BRIGHTSIDING

Brightsiding climate is a bad strategy

Is all “good news” and no “bad news” a good climate action and communications strategy? This analysis finds that the answer is a resounding "no".


“Always look on the bright side of life”: Bright-siding climate advocacy and its consequences

Most climate advocacy and campaigning appears to assume that as long as you tell a positive story and move “in the right direction”, it doesn’t matter if people understand or agree about the problem. It’s all about selling “good news” and not mentioning “bad news”.  This is how the Obama administration, Australia’s Labor government, the Say Yes campaign and many national climate advocacy organisations worked in 2011.
     But if you avoid including an honest assessment of climate science and impacts in your narrative, its pretty difficult to give people a grasp about where the climate system is heading and what needs to be done to create the conditions for living in climate safety, rather than increasing and eventually catastrophic harm. But that’s how the big climate advocacy organisations have generally chosen to operate, and it represents a strategic failure to communicate.
     The problem is now so big, and the scale and urgency of the solutions required so great, that it is impossible to talk about them within the current public policy frame. The business and political spheres have horizons too narrow and too limited in time to be able to deal with the challenges and complexities of global warming. 
     We have achieved a collective cognitive dissonance where the real challenge we face is excluded from discourse. There is no solution within the politics-as-usual frame; and there is no developed frame outside of it.

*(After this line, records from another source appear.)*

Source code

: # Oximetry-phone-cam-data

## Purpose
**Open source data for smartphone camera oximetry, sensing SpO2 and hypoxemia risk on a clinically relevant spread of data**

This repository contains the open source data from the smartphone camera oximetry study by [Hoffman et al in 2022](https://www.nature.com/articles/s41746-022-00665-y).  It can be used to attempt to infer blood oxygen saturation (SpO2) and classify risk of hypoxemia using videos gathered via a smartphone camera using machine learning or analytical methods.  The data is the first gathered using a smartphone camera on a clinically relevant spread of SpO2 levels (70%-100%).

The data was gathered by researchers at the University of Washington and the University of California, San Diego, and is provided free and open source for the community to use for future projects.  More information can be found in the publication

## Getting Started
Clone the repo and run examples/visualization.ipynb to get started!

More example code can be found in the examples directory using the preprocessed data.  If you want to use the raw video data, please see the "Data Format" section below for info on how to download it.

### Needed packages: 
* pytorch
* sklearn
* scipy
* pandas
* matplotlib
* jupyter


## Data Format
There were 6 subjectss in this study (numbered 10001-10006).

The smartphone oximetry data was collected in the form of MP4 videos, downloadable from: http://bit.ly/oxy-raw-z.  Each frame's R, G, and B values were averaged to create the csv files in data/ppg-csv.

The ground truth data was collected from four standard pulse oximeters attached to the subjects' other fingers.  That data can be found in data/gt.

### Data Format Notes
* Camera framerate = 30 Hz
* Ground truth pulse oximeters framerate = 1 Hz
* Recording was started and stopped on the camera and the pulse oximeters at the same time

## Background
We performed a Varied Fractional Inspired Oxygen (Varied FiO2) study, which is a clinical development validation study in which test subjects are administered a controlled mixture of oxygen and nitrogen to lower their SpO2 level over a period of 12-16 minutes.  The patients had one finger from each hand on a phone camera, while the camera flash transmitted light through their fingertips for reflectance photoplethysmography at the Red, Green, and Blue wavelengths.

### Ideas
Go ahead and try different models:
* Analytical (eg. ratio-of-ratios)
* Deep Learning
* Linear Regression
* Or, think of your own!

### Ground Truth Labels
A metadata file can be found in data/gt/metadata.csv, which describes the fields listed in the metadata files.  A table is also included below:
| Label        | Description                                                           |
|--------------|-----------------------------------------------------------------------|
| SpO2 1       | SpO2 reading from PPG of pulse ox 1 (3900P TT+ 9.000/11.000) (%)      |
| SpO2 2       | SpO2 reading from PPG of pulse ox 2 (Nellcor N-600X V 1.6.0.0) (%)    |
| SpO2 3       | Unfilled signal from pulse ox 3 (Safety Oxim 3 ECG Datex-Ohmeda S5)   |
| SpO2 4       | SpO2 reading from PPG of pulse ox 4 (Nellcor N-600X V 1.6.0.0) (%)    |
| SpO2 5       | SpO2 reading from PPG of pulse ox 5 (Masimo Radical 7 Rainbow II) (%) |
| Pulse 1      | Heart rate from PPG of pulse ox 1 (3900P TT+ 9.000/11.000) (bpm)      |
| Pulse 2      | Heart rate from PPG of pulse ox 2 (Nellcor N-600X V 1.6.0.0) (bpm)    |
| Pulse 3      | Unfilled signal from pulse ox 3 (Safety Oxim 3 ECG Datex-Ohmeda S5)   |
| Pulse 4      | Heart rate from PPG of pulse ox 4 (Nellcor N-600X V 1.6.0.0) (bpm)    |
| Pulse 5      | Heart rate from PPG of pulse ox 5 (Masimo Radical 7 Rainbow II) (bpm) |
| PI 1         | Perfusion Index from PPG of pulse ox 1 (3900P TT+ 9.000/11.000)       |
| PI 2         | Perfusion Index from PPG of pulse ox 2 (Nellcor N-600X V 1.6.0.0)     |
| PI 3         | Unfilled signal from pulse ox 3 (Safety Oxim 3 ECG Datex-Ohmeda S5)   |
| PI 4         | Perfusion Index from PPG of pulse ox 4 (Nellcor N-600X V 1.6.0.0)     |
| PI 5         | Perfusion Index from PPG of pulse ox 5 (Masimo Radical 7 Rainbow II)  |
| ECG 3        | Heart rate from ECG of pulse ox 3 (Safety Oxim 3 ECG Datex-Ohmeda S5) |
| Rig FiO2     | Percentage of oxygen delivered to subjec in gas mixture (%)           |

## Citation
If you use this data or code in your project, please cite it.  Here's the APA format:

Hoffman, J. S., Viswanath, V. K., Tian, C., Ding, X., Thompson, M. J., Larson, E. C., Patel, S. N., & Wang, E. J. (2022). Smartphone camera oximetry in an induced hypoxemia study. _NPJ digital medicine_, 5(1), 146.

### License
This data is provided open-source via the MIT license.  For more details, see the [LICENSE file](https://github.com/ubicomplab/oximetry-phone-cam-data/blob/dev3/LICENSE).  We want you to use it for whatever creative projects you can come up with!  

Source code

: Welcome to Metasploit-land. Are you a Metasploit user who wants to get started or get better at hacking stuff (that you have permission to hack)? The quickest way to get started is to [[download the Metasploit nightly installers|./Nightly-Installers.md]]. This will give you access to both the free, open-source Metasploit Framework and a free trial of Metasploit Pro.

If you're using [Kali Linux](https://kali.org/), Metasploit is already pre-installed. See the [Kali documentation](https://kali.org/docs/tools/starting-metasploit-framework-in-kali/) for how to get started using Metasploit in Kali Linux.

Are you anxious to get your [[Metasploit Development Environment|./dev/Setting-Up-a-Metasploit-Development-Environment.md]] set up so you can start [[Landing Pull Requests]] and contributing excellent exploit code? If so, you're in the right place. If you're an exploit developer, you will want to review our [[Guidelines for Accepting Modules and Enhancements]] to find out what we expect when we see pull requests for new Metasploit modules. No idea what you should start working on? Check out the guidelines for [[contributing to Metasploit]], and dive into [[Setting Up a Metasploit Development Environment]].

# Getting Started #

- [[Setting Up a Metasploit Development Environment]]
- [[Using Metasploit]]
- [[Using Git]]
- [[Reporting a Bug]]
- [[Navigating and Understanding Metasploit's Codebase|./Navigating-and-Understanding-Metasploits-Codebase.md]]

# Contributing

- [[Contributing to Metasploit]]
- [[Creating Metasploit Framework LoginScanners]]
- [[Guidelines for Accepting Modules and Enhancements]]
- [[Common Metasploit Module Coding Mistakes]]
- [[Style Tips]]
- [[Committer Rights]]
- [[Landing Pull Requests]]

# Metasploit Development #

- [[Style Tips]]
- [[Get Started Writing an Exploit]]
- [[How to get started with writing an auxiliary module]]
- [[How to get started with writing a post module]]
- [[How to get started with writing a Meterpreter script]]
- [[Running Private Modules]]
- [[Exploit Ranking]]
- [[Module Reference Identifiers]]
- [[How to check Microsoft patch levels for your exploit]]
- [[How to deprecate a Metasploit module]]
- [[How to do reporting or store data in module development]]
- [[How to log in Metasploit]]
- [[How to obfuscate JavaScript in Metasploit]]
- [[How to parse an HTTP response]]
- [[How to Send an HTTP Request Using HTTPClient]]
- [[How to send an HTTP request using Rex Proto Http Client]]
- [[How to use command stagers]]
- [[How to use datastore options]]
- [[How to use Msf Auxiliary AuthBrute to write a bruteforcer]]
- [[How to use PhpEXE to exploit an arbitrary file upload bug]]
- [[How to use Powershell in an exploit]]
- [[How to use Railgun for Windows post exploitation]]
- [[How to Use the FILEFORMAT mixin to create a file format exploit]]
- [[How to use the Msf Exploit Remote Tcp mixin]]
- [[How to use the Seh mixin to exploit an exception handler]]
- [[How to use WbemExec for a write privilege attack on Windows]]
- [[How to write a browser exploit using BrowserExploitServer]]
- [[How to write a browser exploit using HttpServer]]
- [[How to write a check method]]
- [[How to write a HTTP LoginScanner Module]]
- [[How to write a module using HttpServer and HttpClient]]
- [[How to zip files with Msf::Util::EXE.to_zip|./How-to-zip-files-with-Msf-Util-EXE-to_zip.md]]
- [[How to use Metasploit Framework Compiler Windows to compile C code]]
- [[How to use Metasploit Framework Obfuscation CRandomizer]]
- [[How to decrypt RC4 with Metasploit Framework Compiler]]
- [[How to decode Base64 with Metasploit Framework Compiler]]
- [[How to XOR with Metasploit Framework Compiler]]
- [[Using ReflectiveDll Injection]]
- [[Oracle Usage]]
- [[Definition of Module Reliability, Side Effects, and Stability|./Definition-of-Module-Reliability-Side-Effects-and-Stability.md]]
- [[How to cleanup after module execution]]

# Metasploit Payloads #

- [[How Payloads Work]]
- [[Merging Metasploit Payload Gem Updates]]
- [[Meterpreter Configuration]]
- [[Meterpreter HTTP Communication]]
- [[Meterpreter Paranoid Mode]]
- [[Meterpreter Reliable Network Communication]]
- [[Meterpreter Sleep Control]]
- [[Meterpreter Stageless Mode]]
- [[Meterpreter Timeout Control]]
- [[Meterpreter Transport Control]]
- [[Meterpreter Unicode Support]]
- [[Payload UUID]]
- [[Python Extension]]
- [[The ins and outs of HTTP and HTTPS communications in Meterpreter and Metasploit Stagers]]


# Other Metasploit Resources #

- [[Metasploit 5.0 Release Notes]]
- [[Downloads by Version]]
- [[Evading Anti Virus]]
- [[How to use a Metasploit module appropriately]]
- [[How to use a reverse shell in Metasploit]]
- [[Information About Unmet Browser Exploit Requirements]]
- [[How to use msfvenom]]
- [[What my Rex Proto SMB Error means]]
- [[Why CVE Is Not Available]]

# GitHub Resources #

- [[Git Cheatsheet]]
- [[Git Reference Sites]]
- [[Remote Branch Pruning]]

     The change we need is not going to happen without mass civic participation and a people power’s movement for transformation. We must all help to build these. It is here that the big advocacy groups are already facing a stark choice: to stay inside the Canberra beltway, do make-a-video-tick-a-box-send-an-email-give-us-money but fail to empower their membership and supporters or, on the other hand, put serious resources into supporting community organising, spend less time competing as brands in the climate advocacy supermarket, and share resources to help build mass civic participation.